Liz Phair on the perfect “gateway drug” album to alternative music
With its disorienting blend of grunge-lite guitars, steady drums, lo-fi atmosphere and her frank and unapologetic lyrics and singing voice, Liz Phair’s 1993 debut Exile in Guyville catapulted her into indie stardom and the centre of the alternative scene.
Her music inspired a whole host of singers who came after her. Straight away, you could hear echoes of Phair’s style on both Alanis Morrisette’s excellent Jagged Little Pill album from 1995 and on Fiona Apple’s 1999 masterpiece When the Pawn… but the influence that she had on the generation of indie women who grew up on her music is even more overt.
There is a clear influence from Exile in Guyville on Courtney Barnett’s work, and you can hear traces of it in Sharon Van Etten’s catalogue, too. You can catch glimpses of her sound in works by Phoebe Bridgers, Soccer Mommy, Mitski, Julien Baker and Japanese Breakfast, among others.

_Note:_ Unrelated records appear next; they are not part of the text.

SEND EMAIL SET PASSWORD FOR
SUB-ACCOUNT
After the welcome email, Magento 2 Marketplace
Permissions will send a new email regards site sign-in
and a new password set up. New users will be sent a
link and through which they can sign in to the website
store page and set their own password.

Singer and guitarist Snail Mail even started out her career in a tribute band to her hero called Lizard Phair, before moving on to working on her own material (which itself draws inspiration from Exile). The pair were interviewed together by Pitchfork in 2018, and in a mutually appreciative conversation touched on a range of topics including the way that they both write bold but emotionally open, bare and honest lyrics.
“Intimacy—real honest intimacy—is one of the most radical things you can do right now. It’s like an endangered species to connect to your feelings and actually be present,” Phair said in the interview.

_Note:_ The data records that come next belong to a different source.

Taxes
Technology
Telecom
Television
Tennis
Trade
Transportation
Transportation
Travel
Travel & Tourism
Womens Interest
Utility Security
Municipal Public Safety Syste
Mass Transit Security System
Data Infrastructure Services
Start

Phair may have opened many doors in the minds of the women who listened to her music in the 1990s and paved the way for them to write about their own feelings, urges, and experiences in whole new ways. However, in a later conversation with Pitchfork in 2023, she shed light on the artist who had done the same for her in the late ’80s when touring her latest album Sister with her band.
Remembering of the time that “I have left the suburbs. I have left my bouncy, flunky hair and my frosted lipstick behind. Basically, I inverted myself: I became the opposite of everything that I was before. If I had been a bright and sunny blue-eyed blonde, I was suddenly pale and angry, my hair was lank and maybe not washed. Where I had worn super figure-hugging clothes and been ultra-cute at all times, I now bought second-hand thrift store stuff that was baggy, and I wasn’t wearing a bra.”
“There was this huge disparity between what girls were raised to want and what the world was offering us,” she added. “It was my gateway drug into alternative. I went to Cleveland to see Sonic Youth play and shoved myself right up to the front. I was feet away from Kim Gordon, and she was the epitome of self-possession. She was both incredibly tough but also incredibly fragile. And I saw this new way of being feminine within an attitude that made me feel safer out in the world. I had a toughness about me after that, and it worked better for me.”
That push and pull between toughness and fragility, coarseness and gentleness, tenderness and rage, is the central axis on which Exile in Guyville pivots and is the key to all the heart and soul in the album. It is also one of the main threads connecting all of the great music that Phair has made herself and which she has subsequently inspired in others.